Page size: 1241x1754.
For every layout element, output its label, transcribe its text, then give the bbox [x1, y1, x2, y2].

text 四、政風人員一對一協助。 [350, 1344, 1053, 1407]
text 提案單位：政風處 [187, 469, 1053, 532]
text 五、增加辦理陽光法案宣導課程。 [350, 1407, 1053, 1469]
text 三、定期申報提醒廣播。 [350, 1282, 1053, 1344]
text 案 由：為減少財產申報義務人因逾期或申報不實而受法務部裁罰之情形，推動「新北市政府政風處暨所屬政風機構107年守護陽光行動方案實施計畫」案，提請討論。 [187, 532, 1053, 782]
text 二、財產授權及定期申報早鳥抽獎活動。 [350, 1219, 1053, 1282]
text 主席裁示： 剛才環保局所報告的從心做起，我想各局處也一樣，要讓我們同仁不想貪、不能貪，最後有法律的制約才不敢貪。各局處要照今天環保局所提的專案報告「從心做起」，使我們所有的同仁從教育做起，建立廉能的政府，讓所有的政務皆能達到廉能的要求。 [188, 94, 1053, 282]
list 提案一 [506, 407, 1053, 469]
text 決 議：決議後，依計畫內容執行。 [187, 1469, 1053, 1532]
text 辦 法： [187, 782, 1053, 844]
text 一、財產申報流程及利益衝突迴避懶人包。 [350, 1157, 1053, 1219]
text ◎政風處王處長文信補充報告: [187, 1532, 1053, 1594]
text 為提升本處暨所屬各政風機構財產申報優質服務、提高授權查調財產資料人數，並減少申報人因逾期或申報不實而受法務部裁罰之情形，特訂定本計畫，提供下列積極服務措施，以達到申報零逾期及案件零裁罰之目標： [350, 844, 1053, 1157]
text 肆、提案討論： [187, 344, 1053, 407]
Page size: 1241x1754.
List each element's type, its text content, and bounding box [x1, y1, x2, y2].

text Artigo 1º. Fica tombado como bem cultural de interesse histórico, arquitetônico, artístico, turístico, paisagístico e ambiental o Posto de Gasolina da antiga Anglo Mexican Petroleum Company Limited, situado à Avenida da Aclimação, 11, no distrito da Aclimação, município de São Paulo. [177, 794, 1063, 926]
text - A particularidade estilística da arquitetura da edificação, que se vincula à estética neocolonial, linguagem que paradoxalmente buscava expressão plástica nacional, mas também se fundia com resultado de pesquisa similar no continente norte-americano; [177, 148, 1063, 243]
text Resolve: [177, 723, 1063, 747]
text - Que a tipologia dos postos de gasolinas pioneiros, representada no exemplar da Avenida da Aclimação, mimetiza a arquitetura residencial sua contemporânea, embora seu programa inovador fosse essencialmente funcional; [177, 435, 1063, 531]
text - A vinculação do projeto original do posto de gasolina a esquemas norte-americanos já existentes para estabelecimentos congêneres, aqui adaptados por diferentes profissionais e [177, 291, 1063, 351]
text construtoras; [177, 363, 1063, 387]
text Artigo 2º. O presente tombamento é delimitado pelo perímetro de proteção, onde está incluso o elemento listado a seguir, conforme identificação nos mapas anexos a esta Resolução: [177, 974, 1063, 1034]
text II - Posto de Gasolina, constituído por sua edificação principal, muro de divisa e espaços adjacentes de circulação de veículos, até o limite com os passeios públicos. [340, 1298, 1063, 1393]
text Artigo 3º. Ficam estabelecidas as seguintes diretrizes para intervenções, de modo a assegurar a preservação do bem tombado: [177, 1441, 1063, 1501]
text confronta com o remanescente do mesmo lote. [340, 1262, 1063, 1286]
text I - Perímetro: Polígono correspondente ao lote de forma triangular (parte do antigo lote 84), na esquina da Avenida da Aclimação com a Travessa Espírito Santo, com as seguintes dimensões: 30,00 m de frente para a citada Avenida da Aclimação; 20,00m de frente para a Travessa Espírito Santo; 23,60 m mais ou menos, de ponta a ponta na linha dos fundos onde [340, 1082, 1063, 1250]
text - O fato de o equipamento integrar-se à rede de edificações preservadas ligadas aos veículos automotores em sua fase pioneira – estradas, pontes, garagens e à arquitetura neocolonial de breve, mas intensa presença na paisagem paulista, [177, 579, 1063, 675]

——

### Goal
Copy the listing above again, changing every "Avenida da Aclimação" to "Rua da Aclimação" and leaving all else untouched.

### Exercise answer
Page size: 1241x1754.
For every layout element, output its label, transcribe its text, then give the bbox [x1, y1, x2, y2].

text 四、政風人員一對一協助。 [350, 1344, 1053, 1407]
text 提案單位：政風處 [187, 469, 1053, 532]
text 五、增加辦理陽光法案宣導課程。 [350, 1407, 1053, 1469]
text 三、定期申報提醒廣播。 [350, 1282, 1053, 1344]
text 案 由：為減少財產申報義務人因逾期或申報不實而受法務部裁罰之情形，推動「新北市政府政風處暨所屬政風機構107年守護陽光行動方案實施計畫」案，提請討論。 [187, 532, 1053, 782]
text 二、財產授權及定期申報早鳥抽獎活動。 [350, 1219, 1053, 1282]
text 主席裁示： 剛才環保局所報告的從心做起，我想各局處也一樣，要讓我們同仁不想貪、不能貪，最後有法律的制約才不敢貪。各局處要照今天環保局所提的專案報告「從心做起」，使我們所有的同仁從教育做起，建立廉能的政府，讓所有的政務皆能達到廉能的要求。 [188, 94, 1053, 282]
list 提案一 [506, 407, 1053, 469]
text 決 議：決議後，依計畫內容執行。 [187, 1469, 1053, 1532]
text 辦 法： [187, 782, 1053, 844]
text 一、財產申報流程及利益衝突迴避懶人包。 [350, 1157, 1053, 1219]
text ◎政風處王處長文信補充報告: [187, 1532, 1053, 1594]
text 為提升本處暨所屬各政風機構財產申報優質服務、提高授權查調財產資料人數，並減少申報人因逾期或申報不實而受法務部裁罰之情形，特訂定本計畫，提供下列積極服務措施，以達到申報零逾期及案件零裁罰之目標： [350, 844, 1053, 1157]
text 肆、提案討論： [187, 344, 1053, 407]
Page size: 1241x1754.
List each element's type, its text content, and bounding box [x1, y1, x2, y2].

text Artigo 1º. Fica tombado como bem cultural de interesse histórico, arquitetônico, artístico, turístico, paisagístico e ambiental o Posto de Gasolina da antiga Anglo Mexican Petroleum Company Limited, situado à Rua da Aclimação, 11, no distrito da Aclimação, município de São Paulo. [177, 794, 1063, 926]
text - A particularidade estilística da arquitetura da edificação, que se vincula à estética neocolonial, linguagem que paradoxalmente buscava expressão plástica nacional, mas também se fundia com resultado de pesquisa similar no continente norte-americano; [177, 148, 1063, 243]
text Resolve: [177, 723, 1063, 747]
text - Que a tipologia dos postos de gasolinas pioneiros, representada no exemplar da Rua da Aclimação, mimetiza a arquitetura residencial sua contemporânea, embora seu programa inovador fosse essencialmente funcional; [177, 435, 1063, 531]
text - A vinculação do projeto original do posto de gasolina a esquemas norte-americanos já existentes para estabelecimentos congêneres, aqui adaptados por diferentes profissionais e [177, 291, 1063, 351]
text construtoras; [177, 363, 1063, 387]
text Artigo 2º. O presente tombamento é delimitado pelo perímetro de proteção, onde está incluso o elemento listado a seguir, conforme identificação nos mapas anexos a esta Resolução: [177, 974, 1063, 1034]
text II - Posto de Gasolina, constituído por sua edificação principal, muro de divisa e espaços adjacentes de circulação de veículos, até o limite com os passeios públicos. [340, 1298, 1063, 1393]
text Artigo 3º. Ficam estabelecidas as seguintes diretrizes para intervenções, de modo a assegurar a preservação do bem tombado: [177, 1441, 1063, 1501]
text confronta com o remanescente do mesmo lote. [340, 1262, 1063, 1286]
text I - Perímetro: Polígono correspondente ao lote de forma triangular (parte do antigo lote 84), na esquina da Rua da Aclimação com a Travessa Espírito Santo, com as seguintes dimensões: 30,00 m de frente para a citada Rua da Aclimação; 20,00m de frente para a Travessa Espírito Santo; 23,60 m mais ou menos, de ponta a ponta na linha dos fundos onde [340, 1082, 1063, 1250]
text - O fato de o equipamento integrar-se à rede de edificações preservadas ligadas aos veículos automotores em sua fase pioneira – estradas, pontes, garagens e à arquitetura neocolonial de breve, mas intensa presença na paisagem paulista, [177, 579, 1063, 675]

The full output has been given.